= To do =
1 > Reproduce a passage from the library's Federal Reserve program announcement, beginning at the words "Allan Meltzer, the" and ending after the words "W. 10th St.".
2 > Go on with the announcement of the library's Federal Reserve conversation, picking up after its final sentence.

= Extracted text =
===============

All Library locations will be closed Tuesday, December 24 & Wednesday, December 25, for the Christmas holiday.
Allan Meltzer, the leading historian of the nation’s central bank, and Tom Hoenig, president of the Federal Reserve Bank of Kansas City, join Crosby Kemper III, director of the Kansas City Public Library for a public conversation on the past, present, and future of the Federal Reserve System. The program takes place on Wednesday, July 21, at 6:30 p.m. at the Central Library, 14 W. 10th St.
Meltzer, a professor of political economy at Carnegie Mellon University, is the author of the two-volume A History of the Federal Reserve, covering the years 1913-51 and 1951-86. Hoenig, chief executive of the Tenth District Federal Reserve Bank since 1991, is an economist and currently serves as a voting member of the Federal Open Market Committee.

===============

= Stored data =
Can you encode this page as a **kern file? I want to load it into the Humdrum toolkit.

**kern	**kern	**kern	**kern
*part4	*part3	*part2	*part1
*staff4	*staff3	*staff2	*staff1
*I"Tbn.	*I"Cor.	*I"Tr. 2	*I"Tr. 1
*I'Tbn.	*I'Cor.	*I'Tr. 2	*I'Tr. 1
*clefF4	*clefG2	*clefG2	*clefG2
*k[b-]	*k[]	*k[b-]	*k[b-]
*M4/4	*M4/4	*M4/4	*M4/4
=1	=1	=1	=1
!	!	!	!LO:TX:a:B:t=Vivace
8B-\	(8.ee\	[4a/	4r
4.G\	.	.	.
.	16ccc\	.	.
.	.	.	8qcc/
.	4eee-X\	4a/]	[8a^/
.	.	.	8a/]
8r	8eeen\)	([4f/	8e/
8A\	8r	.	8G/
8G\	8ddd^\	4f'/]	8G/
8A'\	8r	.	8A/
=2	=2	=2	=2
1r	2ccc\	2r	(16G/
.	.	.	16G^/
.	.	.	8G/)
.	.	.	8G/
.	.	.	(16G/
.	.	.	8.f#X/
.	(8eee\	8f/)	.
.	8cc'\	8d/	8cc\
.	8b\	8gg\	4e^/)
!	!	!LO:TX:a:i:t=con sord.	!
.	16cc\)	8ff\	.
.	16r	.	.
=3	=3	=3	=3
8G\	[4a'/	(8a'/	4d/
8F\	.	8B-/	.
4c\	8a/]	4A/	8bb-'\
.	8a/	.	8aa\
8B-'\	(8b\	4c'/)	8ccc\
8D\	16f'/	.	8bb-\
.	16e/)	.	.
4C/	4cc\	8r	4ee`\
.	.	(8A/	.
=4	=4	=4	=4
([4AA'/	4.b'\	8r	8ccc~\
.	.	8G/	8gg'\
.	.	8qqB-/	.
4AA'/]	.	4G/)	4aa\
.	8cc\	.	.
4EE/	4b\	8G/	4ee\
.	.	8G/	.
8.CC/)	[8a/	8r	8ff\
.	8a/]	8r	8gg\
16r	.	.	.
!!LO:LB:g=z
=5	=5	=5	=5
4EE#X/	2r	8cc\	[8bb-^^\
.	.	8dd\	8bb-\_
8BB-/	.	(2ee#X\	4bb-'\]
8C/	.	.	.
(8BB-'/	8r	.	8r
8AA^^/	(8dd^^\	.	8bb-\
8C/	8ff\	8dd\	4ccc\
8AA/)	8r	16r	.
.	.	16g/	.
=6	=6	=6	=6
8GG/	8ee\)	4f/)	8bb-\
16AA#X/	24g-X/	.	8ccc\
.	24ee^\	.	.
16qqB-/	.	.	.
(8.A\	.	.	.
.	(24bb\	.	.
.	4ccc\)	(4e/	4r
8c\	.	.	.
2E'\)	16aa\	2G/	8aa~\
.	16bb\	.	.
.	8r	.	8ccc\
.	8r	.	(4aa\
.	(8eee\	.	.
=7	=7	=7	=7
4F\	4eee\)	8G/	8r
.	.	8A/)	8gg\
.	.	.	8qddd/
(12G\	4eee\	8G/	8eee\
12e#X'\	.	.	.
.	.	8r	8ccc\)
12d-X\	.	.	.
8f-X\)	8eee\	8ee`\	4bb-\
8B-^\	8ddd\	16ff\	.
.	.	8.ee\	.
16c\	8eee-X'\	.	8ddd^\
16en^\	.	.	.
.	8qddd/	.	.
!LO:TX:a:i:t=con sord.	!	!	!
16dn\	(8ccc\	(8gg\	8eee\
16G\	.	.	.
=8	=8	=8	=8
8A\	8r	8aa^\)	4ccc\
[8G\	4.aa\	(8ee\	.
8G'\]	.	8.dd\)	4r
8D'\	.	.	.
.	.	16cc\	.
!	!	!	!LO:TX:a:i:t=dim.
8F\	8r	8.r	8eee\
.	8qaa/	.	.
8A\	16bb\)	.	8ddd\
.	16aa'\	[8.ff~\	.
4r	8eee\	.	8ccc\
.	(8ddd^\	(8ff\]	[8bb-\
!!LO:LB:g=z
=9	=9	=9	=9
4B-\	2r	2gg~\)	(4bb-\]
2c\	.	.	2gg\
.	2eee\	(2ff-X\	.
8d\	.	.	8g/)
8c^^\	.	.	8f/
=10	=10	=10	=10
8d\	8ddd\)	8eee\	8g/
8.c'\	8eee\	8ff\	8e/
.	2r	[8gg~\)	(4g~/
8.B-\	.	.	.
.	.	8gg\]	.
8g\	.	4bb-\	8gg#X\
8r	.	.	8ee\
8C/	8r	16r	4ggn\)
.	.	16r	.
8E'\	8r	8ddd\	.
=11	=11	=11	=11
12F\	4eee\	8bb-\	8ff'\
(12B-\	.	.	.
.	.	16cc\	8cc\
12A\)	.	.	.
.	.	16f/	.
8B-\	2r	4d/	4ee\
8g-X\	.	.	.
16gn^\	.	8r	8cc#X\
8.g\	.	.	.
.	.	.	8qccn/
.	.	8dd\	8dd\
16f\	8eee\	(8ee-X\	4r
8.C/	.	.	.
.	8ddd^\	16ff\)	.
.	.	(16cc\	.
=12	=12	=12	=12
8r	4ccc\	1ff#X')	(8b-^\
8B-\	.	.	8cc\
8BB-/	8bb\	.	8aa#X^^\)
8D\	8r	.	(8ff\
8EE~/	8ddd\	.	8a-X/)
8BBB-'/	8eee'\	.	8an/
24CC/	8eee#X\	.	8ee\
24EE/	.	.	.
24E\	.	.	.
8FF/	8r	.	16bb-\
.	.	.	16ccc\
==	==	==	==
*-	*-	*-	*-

===============

= Outputs by task =
1 >
Allan Meltzer, the leading historian of the nation’s central bank, and Tom Hoenig, president of the Federal Reserve Bank of Kansas City, join Crosby Kemper III, director of the Kansas City Public Library for a public conversation on the past, present, and future of the Federal Reserve System. The program takes place on Wednesday, July 21, at 6:30 p.m. at the Central Library, 14 W. 10th St.

2 >
The program coincides with the unveiling of the painting, Signing of the Federal Reserve Act by Willard G. Kurtz that is on temporary display at the Central Library. The painting depicts President Woodrow Wilson signing the legislation creating the Federal Reserve Bank on December 13, 1913, in the presence of those most responsible for the act’s passage. Painted in 1923, Signing of the Federal Reserve Act is more than six feet high and nearly nine feet long. It is on a six month loan from the Woodrow Wilson Presidential Library and Museum in Staunton, Va.